# halfway through LCB in Minnesota



## haolegirltatu (May 17, 2004)

...Im halfway through my schooling at LCB In Minnesota. Im tired, I work full time and I study. This week we had a revolt at school. We let the people in the suits who make our class schedule, know that it is not ok to post major class schedule changes at 8:30 the morning of the new block of classes. We work. Have kids, and need to feel like we aren't just a tuition check. I have learned a lot at this school however un-organized it can be...but school is what you make of it. You can fail and blame it on someone else or stick it out through all the imperfect red tape and be proud at your 4.0. I love My garde manger teacher. Can anyone make a living carving Ice? I want to make swans out of apples till Im blue in the face...but what i really want to say is.....

I have heard since day one,:" get out of cooking, being a chef is too hard for you....You will have to put up with the worst environment and the worst conditions and be treated like crap.....you cant do it , I suffered, I will die a alcoholic and single...." 

yep got it.

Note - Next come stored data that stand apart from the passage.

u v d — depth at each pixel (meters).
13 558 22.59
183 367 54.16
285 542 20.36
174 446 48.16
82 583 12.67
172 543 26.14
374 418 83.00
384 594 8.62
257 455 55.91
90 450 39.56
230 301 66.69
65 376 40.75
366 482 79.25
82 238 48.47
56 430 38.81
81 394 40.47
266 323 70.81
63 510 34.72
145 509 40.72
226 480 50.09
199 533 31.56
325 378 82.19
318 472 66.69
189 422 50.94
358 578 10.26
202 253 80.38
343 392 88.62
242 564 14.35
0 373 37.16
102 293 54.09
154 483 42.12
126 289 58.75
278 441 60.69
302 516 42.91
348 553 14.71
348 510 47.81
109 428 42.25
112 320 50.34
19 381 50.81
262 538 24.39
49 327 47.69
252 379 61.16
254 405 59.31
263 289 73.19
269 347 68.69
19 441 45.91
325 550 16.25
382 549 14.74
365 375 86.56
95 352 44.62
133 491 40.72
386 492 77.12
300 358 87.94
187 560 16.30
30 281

For sure. But you dont have to accept old school mentality , in a progressive Industry, just to learn from amazing chefs. This industry is growing in amazing directions. Just like you dont have to accept that the " House of Boyardee" is fine Italian food. I wont accept that I have to deal with being groped or being told what an idiot I am , because the chef is on coke. Choices. We live in America. We have choices.


----------



## kuan (Jun 11, 2001)

For that kind of money you would think they could properly schedule.


----------



## haolegirltatu (May 17, 2004)

Yes I have thought that many times. I still try to figure out why Im paying so much.


----------



## katew (Feb 22, 2002)

At most colleges they definitely treat people like money. They overbook the dorms and make people sleep co-ed in the rec room in bunk beds while they sort things out. They drag their feet on placing you in internships and make you feel like an idiot when you show up to the student services office and ask where the **** you might be going next week--"Oh we placed you in England--didn't anyone tell you? Call this number..." They tell you your project is due on this date but then they don't mention it for the rest of the semester, and fail you for not having the right stuff, they allow inadequate teachers in the door...I could go on. I am not just speaking of my culinary school experience, although that is part of it...it's the story of all colleges...it's not the pretty picture you see in the pamphlet they mail you...Like you said, you can blame them or you can fight through it and get the information you need.


----------